Process Supervision for Chain-of-Thought Reasoning via Monte Carlo Net Information Gain
AI 摘要
提出了一种利用信息增益自动生成CoT推理步骤标签的方法,用于提升LLM推理的可靠性和效率。
主要贡献
- 提出基于信息论的自动步骤标签生成方法
- 降低了计算复杂度至O(N)
- 提升了CoT推理在多种任务上的性能
方法论
利用蒙特卡洛方法估计每个推理步骤对正确答案概率的影响,计算信息增益作为步骤质量的信号。
原文摘要
Multi-step reasoning improves the capabilities of large language models (LLMs) but increases the risk of errors propagating through intermediate steps. Process reward models (PRMs) mitigate this by scoring each step individually, enabling fine-grained supervision and improved reliability. Existing methods for training PRMs rely on costly human annotations or computationally intensive automatic labeling. We propose a novel approach to automatically generate step-level labels using Information Theory. Our method estimates how each reasoning step affects the likelihood of the correct answer, providing a signal of step quality. Importantly, it reduces computational complexity to $\mathcal{O}(N)$, improving over the previous $\mathcal{O}(N \log N)$ methods. We demonstrate that these labels enable effective chain-of-thought selection in best-of-$K$ evaluation settings across diverse reasoning benchmarks, including mathematics, Python programming, SQL, and scientific question answering. This work enables scalable and efficient supervision of LLM reasoning, particularly for tasks where error propagation is critical.

Stored entries

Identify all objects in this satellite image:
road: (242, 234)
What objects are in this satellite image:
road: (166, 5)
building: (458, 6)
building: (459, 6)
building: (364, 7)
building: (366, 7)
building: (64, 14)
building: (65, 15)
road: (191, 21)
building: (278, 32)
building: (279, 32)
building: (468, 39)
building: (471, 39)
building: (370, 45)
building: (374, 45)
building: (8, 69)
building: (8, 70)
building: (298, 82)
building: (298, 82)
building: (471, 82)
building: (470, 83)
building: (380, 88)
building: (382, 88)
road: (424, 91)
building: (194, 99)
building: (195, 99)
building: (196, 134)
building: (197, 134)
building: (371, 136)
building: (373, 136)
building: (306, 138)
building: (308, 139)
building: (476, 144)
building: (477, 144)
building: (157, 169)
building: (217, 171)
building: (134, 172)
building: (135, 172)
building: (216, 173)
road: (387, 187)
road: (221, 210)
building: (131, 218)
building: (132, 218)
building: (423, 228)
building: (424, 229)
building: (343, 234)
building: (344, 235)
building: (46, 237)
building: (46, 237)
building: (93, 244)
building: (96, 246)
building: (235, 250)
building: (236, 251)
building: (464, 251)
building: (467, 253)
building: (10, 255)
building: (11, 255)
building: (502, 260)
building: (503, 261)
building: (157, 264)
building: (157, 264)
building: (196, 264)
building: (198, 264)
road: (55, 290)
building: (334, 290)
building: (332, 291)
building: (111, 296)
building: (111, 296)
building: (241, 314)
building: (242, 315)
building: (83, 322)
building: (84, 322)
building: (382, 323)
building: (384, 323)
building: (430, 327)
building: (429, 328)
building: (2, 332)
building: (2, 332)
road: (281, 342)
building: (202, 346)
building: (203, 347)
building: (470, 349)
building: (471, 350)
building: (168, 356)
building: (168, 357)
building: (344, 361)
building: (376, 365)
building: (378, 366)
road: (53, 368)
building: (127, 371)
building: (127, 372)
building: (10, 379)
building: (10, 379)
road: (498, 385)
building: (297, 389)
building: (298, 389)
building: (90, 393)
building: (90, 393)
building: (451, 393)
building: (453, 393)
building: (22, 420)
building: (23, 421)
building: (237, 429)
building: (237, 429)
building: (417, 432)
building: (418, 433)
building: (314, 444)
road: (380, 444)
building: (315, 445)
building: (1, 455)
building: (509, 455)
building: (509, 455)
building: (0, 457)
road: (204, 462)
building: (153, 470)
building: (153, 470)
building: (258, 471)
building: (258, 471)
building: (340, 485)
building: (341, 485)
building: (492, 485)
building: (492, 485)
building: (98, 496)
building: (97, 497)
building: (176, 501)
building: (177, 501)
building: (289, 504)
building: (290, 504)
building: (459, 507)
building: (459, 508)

Task list –
1. Repeat the part of the page extract starting with "Process Supervision for" and going on through "信息增益作为步骤质量的信号。".
2. According to the page extract, how do process reward models reduce the risk of errors propagating through intermediate steps?

Problem solutions –
1.
Process Supervision for Chain-of-Thought Reasoning via Monte Carlo Net Information Gain
AI 摘要
提出了一种利用信息增益自动生成CoT推理步骤标签的方法,用于提升LLM推理的可靠性和效率。
主要贡献
- 提出基于信息论的自动步骤标签生成方法
- 降低了计算复杂度至O(N)
- 提升了CoT推理在多种任务上的性能
方法论
利用蒙特卡洛方法估计每个推理步骤对正确答案概率的影响,计算信息增益作为步骤质量的信号。

2. They score each reasoning step individually.